New paradigms are emerging. Wellness-Pulse brings institutional and population-level mental health data (CDC benchmarks by ZIP code) — useful for HR, public health, and research contexts rather than individual therapy. stresszero-mcp introduces burnout scoring aligned with established research frameworks. These represent a shift from purely individual tools toward organizational wellness.
The wearable space is deepening. The original Oura MCP server (38 stars) remains the community leader, but a second implementation (ai-niki/oura-mcp, 30 commits) adds FastMCP Cloud deployment with OAuth2 — a production path the original lacks.
Two paradigms, neither mature. Servers supporting human mental health (mood tracking, journaling, coping tools) are simple but functional. Servers supporting AI agent wellbeing (therapeutic personas, digital rest, existential crisis support) are conceptually interesting but more art project than utility. Neither paradigm has reached the depth or reliability you’d want for actual mental health support.

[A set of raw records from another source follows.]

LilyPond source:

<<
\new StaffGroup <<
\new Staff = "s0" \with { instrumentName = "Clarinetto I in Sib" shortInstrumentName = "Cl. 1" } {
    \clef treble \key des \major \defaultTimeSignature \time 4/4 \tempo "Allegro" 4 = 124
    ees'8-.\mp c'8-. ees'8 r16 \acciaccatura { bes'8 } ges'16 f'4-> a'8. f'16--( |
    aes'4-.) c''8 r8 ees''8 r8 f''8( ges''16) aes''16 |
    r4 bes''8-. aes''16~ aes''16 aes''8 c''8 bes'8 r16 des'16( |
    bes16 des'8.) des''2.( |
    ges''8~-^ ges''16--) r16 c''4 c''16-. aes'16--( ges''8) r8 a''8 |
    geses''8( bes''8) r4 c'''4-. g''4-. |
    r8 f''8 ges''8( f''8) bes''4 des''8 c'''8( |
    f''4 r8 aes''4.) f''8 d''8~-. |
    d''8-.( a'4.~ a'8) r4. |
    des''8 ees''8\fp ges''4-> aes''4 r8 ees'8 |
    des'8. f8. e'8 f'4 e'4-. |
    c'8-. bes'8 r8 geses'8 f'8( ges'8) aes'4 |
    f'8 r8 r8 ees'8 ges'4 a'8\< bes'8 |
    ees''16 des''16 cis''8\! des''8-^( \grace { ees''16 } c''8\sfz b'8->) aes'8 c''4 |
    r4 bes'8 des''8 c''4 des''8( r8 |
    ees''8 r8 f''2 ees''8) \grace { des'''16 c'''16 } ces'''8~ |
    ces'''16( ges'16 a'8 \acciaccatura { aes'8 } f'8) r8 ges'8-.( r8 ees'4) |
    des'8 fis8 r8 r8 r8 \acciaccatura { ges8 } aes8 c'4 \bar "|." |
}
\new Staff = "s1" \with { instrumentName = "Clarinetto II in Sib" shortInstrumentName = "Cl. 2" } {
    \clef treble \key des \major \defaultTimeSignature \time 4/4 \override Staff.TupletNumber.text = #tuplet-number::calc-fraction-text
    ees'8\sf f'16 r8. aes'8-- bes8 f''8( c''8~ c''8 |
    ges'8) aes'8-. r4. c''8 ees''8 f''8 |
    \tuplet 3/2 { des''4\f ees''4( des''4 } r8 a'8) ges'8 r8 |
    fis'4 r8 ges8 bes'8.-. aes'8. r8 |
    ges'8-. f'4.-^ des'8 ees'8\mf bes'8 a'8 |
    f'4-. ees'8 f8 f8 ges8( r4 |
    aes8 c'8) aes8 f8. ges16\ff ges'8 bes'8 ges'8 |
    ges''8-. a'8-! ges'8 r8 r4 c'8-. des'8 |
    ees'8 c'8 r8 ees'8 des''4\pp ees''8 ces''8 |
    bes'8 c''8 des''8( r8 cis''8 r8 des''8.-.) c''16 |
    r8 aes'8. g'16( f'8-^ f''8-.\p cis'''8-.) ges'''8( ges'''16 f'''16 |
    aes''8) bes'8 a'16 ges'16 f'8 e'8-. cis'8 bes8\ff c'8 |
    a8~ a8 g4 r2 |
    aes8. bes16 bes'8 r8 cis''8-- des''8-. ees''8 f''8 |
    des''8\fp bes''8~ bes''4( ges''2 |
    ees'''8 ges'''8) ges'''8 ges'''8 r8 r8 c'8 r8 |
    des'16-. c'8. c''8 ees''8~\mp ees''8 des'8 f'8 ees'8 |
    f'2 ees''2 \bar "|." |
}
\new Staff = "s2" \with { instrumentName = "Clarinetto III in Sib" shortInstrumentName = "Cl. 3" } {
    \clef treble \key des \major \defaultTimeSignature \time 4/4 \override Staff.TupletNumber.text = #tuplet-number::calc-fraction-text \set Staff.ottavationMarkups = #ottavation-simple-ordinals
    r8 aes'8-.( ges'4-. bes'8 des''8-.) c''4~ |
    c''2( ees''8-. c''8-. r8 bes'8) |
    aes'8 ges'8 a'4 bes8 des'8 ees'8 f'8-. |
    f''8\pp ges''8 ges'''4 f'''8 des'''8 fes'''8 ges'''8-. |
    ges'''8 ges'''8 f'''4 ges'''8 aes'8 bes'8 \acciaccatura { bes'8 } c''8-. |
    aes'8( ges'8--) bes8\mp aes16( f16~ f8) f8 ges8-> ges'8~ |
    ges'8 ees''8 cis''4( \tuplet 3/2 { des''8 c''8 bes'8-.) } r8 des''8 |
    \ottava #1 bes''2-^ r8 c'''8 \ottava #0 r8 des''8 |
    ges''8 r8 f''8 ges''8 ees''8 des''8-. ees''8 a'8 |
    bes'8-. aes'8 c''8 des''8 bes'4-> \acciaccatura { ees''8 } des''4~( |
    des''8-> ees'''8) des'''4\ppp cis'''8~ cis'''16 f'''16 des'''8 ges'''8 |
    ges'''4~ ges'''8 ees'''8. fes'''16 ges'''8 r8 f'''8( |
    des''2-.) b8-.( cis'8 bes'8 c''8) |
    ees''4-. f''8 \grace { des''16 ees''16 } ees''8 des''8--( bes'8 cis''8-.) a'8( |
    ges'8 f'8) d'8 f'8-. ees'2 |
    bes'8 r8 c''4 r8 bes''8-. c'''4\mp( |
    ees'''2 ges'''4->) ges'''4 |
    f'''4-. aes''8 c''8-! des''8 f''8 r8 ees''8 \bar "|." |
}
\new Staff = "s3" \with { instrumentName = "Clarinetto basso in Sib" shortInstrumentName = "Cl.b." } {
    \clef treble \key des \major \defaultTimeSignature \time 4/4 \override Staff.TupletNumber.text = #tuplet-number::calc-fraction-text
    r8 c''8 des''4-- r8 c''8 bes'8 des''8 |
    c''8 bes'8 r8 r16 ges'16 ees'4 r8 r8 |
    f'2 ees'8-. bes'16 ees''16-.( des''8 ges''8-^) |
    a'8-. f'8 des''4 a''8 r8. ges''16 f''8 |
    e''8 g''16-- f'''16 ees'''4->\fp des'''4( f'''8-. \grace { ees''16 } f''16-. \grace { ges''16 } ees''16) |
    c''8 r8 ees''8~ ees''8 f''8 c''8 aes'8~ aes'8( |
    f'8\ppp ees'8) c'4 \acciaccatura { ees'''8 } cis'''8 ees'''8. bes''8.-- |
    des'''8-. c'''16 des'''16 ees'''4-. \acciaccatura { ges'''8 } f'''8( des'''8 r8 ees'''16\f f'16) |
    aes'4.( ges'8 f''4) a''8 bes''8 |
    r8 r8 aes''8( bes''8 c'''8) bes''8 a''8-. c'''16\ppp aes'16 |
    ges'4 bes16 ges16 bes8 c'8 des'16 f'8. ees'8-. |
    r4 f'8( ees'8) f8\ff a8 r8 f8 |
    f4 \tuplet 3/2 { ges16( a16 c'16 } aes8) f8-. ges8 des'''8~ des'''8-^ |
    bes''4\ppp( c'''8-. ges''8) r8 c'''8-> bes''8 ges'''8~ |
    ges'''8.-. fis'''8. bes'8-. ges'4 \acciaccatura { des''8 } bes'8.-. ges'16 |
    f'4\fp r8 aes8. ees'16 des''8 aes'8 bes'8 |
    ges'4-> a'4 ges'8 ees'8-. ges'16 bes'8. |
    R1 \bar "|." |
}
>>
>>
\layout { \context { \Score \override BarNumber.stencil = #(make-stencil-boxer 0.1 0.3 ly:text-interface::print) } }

What this category still needs most is evidence-based design. The gap isn’t just missing features (though CBT, DBT, and validated assessments are glaring omissions). It’s that none of these servers were built with clinical input or safety review. Mental health tools carry real responsibility — a mood tracker that doesn’t flag concerning patterns, or a coping tool that gives inappropriate advice during a crisis, can cause genuine harm. The most impactful next step would be servers that integrate validated clinical instruments (PHQ-9, GAD-7) with appropriate safety guardrails and professional referral pathways.
This review was last refreshed on 2026-04-30 using Claude Opus 4.6 (Anthropic).